Призыв Анелевича к самообороне решительно изменил Хайку. Она стала одной из самых яростных поборников ŻOB’а, более радикально настроенной, чем он сам. «Ни одно революционное движение, не говоря уж о [каком бы то ни было из] молодежных, никогда не сталкивалось с такой проблемой, какая стоит сейчас перед нами, – с простым голым фактом: угрозой смерти, полного уничтожения. Мы оказались с ней лицом к лицу и нашли ответ. Мы выбрали свой путь… хагана [защита]»[321]. «Юный страж» теперь пропагандировал философию не радикального оптимизма, а насильственных действий. Вооруженное сопротивление – сражаться как евреи, вместе с евреями, чтобы сохранить и оставить после себя еврейское наследие, – вот единственный возможный путь вперед. Хайка отвергла все планы побега или укрытия. «Авангард, – писала она позднее, – обязан умереть там, где умирает его народ»[322].

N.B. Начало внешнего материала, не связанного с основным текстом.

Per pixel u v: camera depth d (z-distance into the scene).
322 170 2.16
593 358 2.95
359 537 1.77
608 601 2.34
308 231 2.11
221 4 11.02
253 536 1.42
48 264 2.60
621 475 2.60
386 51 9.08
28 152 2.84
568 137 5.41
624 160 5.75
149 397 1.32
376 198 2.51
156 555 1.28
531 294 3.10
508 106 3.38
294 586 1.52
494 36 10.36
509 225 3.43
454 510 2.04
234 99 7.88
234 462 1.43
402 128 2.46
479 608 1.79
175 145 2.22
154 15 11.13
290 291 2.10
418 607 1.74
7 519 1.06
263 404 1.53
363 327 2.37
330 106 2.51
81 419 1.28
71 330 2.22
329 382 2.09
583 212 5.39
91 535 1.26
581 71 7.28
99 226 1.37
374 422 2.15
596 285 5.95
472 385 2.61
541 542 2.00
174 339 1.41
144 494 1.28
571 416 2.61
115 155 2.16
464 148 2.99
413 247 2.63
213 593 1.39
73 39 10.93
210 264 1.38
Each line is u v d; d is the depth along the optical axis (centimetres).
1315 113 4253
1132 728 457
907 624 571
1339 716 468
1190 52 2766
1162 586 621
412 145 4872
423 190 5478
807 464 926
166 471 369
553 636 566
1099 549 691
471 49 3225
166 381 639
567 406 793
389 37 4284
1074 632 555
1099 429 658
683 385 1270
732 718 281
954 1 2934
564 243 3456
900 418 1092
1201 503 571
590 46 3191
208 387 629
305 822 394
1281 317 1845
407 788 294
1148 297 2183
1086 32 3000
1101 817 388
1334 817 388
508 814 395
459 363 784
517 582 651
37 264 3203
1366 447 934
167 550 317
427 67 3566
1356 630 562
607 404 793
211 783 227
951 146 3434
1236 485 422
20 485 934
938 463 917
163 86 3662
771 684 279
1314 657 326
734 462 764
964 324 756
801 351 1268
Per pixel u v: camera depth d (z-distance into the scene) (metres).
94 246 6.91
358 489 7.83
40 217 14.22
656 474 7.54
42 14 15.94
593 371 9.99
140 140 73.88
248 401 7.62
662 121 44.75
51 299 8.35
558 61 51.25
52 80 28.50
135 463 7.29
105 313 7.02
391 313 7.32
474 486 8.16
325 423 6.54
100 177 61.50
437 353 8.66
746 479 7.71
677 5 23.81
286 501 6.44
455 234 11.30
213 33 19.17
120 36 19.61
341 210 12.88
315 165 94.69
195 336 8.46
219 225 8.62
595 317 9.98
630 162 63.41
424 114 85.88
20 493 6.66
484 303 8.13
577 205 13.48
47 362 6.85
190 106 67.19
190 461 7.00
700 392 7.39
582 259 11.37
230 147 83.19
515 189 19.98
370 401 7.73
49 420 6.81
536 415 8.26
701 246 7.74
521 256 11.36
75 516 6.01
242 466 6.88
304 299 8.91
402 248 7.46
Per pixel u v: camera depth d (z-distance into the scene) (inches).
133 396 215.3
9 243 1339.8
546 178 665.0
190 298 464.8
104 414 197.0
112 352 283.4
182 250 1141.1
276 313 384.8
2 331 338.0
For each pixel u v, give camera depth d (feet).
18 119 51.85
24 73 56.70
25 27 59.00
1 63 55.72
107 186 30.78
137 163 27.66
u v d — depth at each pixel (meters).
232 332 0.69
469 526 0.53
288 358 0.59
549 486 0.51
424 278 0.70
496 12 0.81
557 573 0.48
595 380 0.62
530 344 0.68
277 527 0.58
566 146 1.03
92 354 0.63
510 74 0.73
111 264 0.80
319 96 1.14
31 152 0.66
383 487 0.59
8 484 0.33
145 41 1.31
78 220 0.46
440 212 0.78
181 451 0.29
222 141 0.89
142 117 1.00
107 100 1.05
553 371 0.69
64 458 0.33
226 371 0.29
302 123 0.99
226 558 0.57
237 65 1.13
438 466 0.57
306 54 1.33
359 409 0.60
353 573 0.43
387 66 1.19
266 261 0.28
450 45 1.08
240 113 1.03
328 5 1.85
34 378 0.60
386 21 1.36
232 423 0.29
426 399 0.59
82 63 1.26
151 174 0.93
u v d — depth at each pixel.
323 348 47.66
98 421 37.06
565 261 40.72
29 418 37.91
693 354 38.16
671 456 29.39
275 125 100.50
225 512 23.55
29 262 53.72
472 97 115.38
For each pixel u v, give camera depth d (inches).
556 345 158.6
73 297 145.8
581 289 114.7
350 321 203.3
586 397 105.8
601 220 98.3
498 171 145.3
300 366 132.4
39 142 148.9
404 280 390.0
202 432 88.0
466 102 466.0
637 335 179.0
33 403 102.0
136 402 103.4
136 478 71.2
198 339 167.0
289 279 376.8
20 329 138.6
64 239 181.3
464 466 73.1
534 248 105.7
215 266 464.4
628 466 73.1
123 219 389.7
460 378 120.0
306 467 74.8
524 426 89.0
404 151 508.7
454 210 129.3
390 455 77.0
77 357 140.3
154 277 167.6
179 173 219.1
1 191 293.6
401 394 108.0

Так же, как Цивья, она считала необходимым доводить до людей правду и негодовала на тех лидеров, которые пытались ее скрывать. «Мы должны открыть [народу] глаза, воспрепятствовать тому, чтобы он погрузился в опиумный дурман, и показать ему голую реальность, – утверждала она. – Потому что мы хотим вызвать ответную реакцию». У себя в дневнике она написала: «Только мы, черные во́роны, говорим: если идет борьба, они больше не будут манипулировать нами в лайковых перчатках. Они прикончат нас всех раз и навсегда».
Но так же, как в Варшаве, здесь было трудно создать боевые отряды. В Бендзине точно так же не хватало оружия, не было условий для занятий боевой подготовкой, связи с польскими подпольщиками, поддержки со стороны юденрата и общины. Молодым борцам остро не хватало денег, и они злились на зарубежных евреев, не помогавших им. Когда в Варшаве убили лидеров «Юного стража» и организация лишилась оружия, Анелевичу пришлось вернуться, оставив бендзинский ŻOB в подвешенном состоянии, без лидера, причастного к высшему руководству, в ожидании денег и инструкций. Местные товарищи нуждались в указаниях из Варшавы или от польского Сопротивления, тревожились, чувствовали себя бесполезными. Многие мечтали уйти в партизаны, предпочитая умереть в лесу, нежели в лагере. Наконец в последних числах сентября Цви Брандес, лидер, которого Хайка хорошо знала по гахшаре и уважала за его «сильные жилистые мускулистые руки»[323], крепкое телосложение и уверенную поступь, приехал, чтобы помочь руководить подпольем – а также копать картошку, мужские рабочие руки в поле были тоже очень нужны.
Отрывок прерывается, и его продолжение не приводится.